**SUPPLIED DATA**
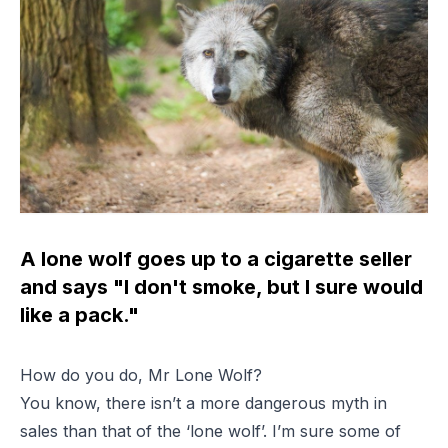
A lone wolf goes up to a cigarette seller
and says "I don't smoke, but I sure would
like a pack."
How do you do, Mr Lone Wolf?
You know, there isn’t a more dangerous myth in
sales than that of the ‘lone wolf’. I’m sure some of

**TRY IT**
Copy the text from the records above word for word, and leave the pictures out of your copy.

**WORKED SOLUTION**
A lone wolf goes up to a cigarette seller
and says "I don't smoke, but I sure would
like a pack."
How do you do, Mr Lone Wolf?
You know, there isn’t a more dangerous myth in
sales than that of the ‘lone wolf’. I’m sure some of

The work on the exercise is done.